LAWRENCE, David Herbert
L'amant de Lady Chatterley
Constance, comme sa soeur Hilda, est issue d'un milieu bourgeois intellectuel progressiste, non puritain. Les deux soeurs se déniaisent pendant leurs études en Allemagne. Cependant, si elles offrent volontiers leur corps à leurs jeunes amants, elles considèrent cette étape comme une sorte de passage obligé vers une plus grande intimité intellectuelle, plutôt que comme un réel plaisir. Hilda, farouchement indépendante, ne quittera pas cette ligne, considérant le sexe comme une soumission mal venue au plaisir masculin.
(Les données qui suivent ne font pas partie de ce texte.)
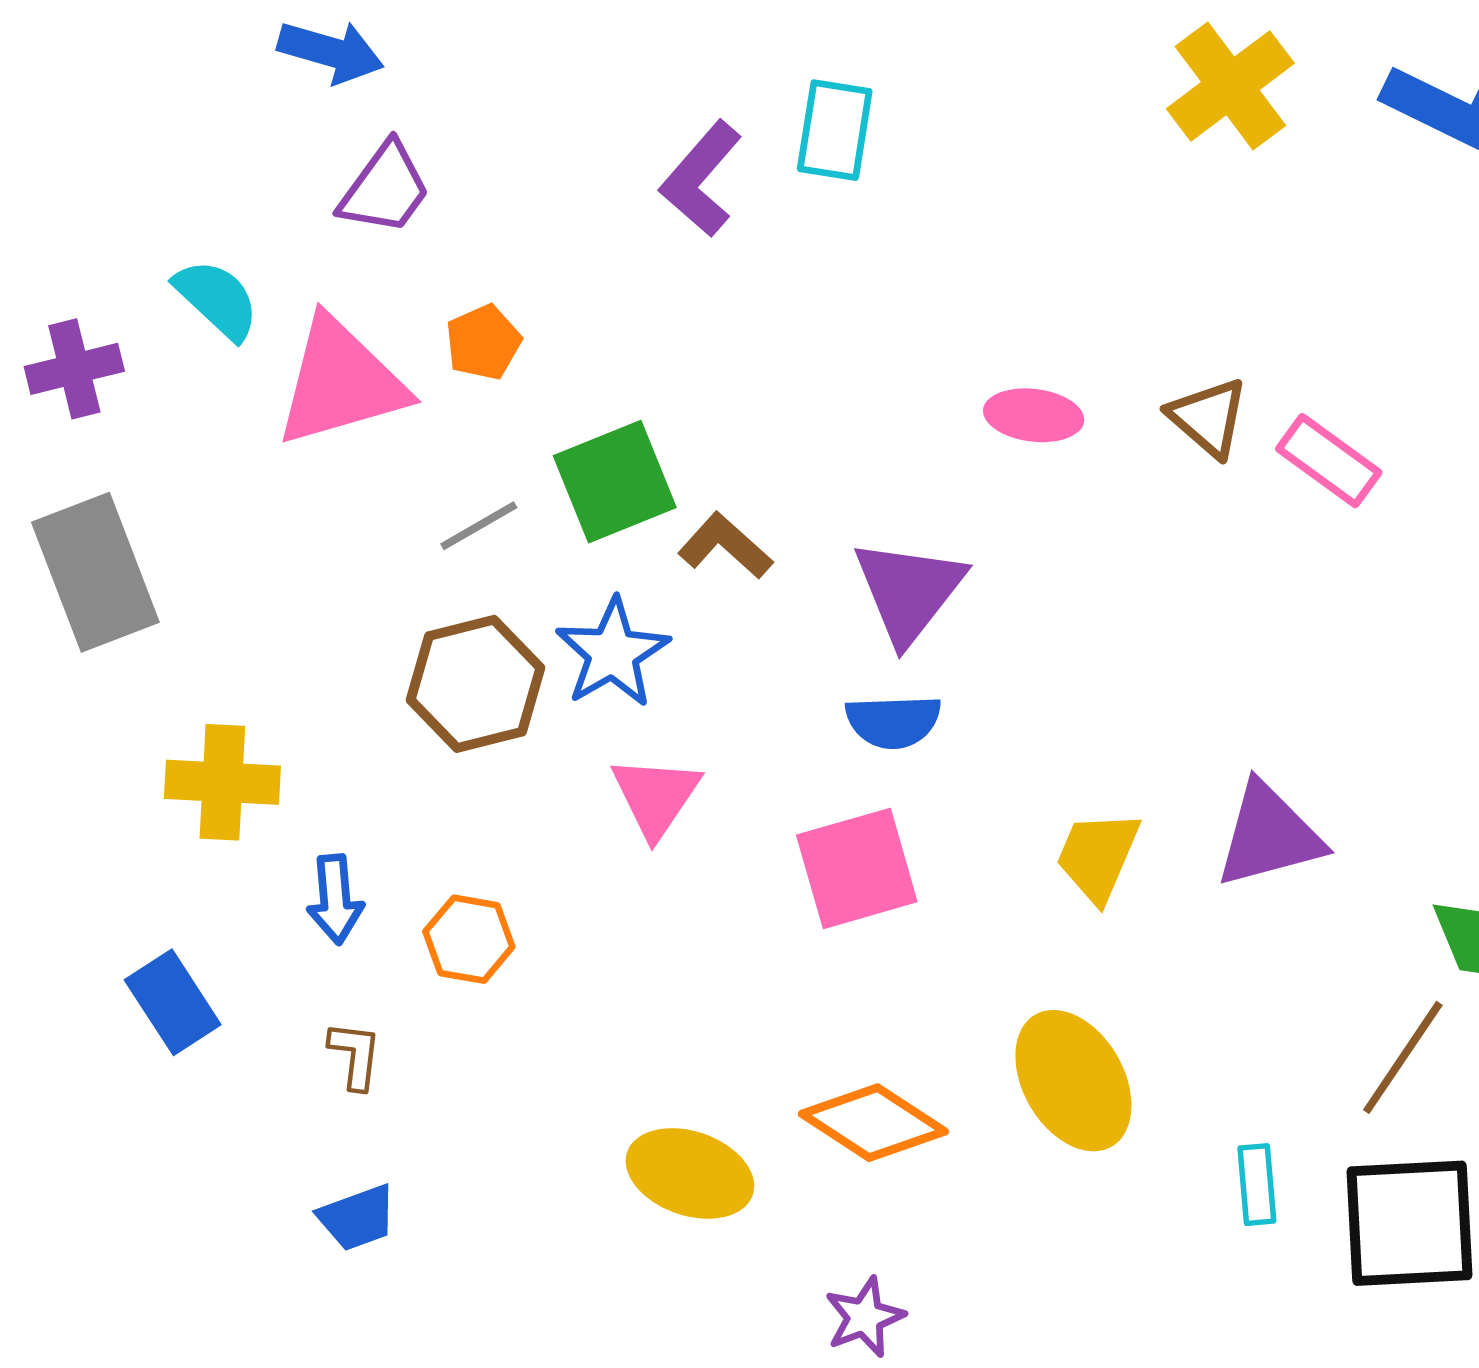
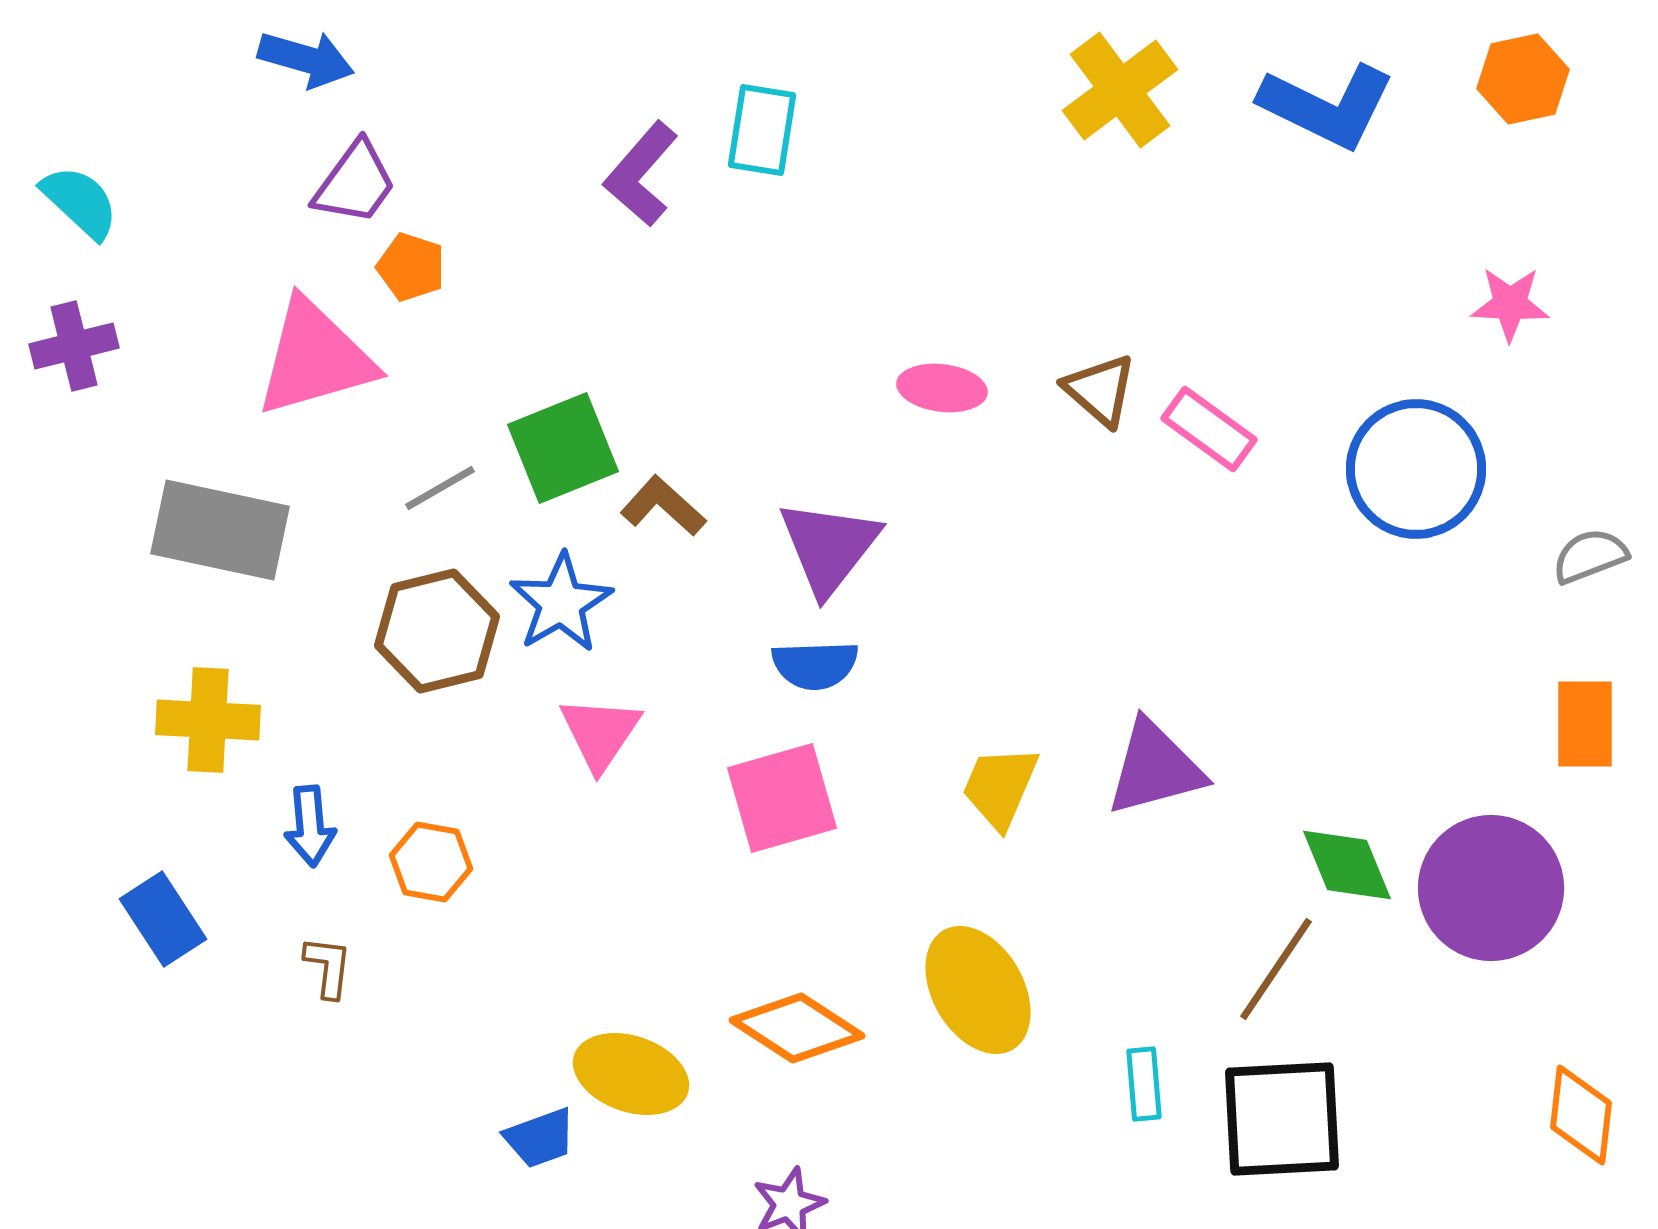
cyan semicircle: (217, 299) -> (80, 202), moved
orange pentagon: (483, 342) -> (411, 267), moved, turned -30
gray rectangle: (95, 572) -> (220, 530), moved, turned -57
blue trapezoid: (357, 1218) -> (540, 1138), moved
A leur retour en Angleterre, les deux soeurs se marient. Constance épouse Sir Clifford, un aristocrate ancré dans sa terre des Midlands, devenu un bassin minier d'une incontestable laideur. La guerre de 14-18 ravit à Clifford ses jambes et sa puissance sexuelle. Il compense cette perte par l'écriture de nouvelles qui connaissent un certain succès. Constance l'aide de son mieux dans cette tâche. Elle est cependant bien vite écrasée d'ennui, frappée par l'insignifiance de l'oeuvre de son mari et de toute forme d'offrande à la déesse-chienne du succès. Son père, qui la voit dépérir, lui conseille de prendre un amant. Le premier, Michaelis, s'il lui donne quelque plaisir, ne lui réchauffe pas réellement les entrailles. Quelque temps plus tard, elle noue une relation, d'abord pleine de défiance, puis passionnelle, avec le garde-chasse de son mari, un ancien officier, Mellors, qui vit séparé de sa femme. Progressivement, celui-ci fait naître en elle une nouvelle femme. Entre eux flambe une étincelle de vie, fragile, sensuelle et ardente, immédiatement menacée par leur environnement : convenances, mariages, poids d'un monde dévirilisé, désincarné, intéressé seulement par l'argent. Après un voyage à Venise pour Constance et quelques tergiversations, chacun est bien décidé à obtenir de son côté le divorce pour pouvoir vivre avec l'autre, pour accueillir l'enfant que porte Constance et faire vivre la petite étincelle qui les relie l'un à l'autre.
Roman à thèse, au style parfois pesant (problème de traduction ?), l'oeuvre constitue une charge contre les sociétés anglo-saxonnes (et occidentales en général), contre l'industrialisation, sa hideur et la perte de sens qu'elle implique, contre l'étouffement de l'instinct sexuel. Pour Lawrence, un homme est homme non pas en quêtant une originalité individuelle, mais en assumant avec le plus d'intensité possible ce qu'il a de commun avec tous, le sexe. Le principal intérêt du livre par rapport à d'autres traitant du même thème (la femme adultère révélée à elle-même), c'est que la place donnée à l'Amour (l'“Hamour” comme dit Montherlant) et à la religion est bien maigre, voire inexistante. C'est le sexe, la complicité sexuelle qui créent l'étincelle et Lawrence n'emballe pas cela de lyrisme sentimental. D'autre part, il n'est point question de pècheresse, de devoir, de remords, de sainte pudeur et de sainte résistance, de cas de conscience déchirant ni de fatale malédiction venant punir les amants. Si obstacles il y a, ils viennent de la hiérarchie sociale, d'une société anglaise présentée comme émasculée, des doutes de chacun quant à la façon de mener sa vie, et de la modernité (industrialisation, argent, mais aussi une certaine forme de féminisme incarnée par Hilda).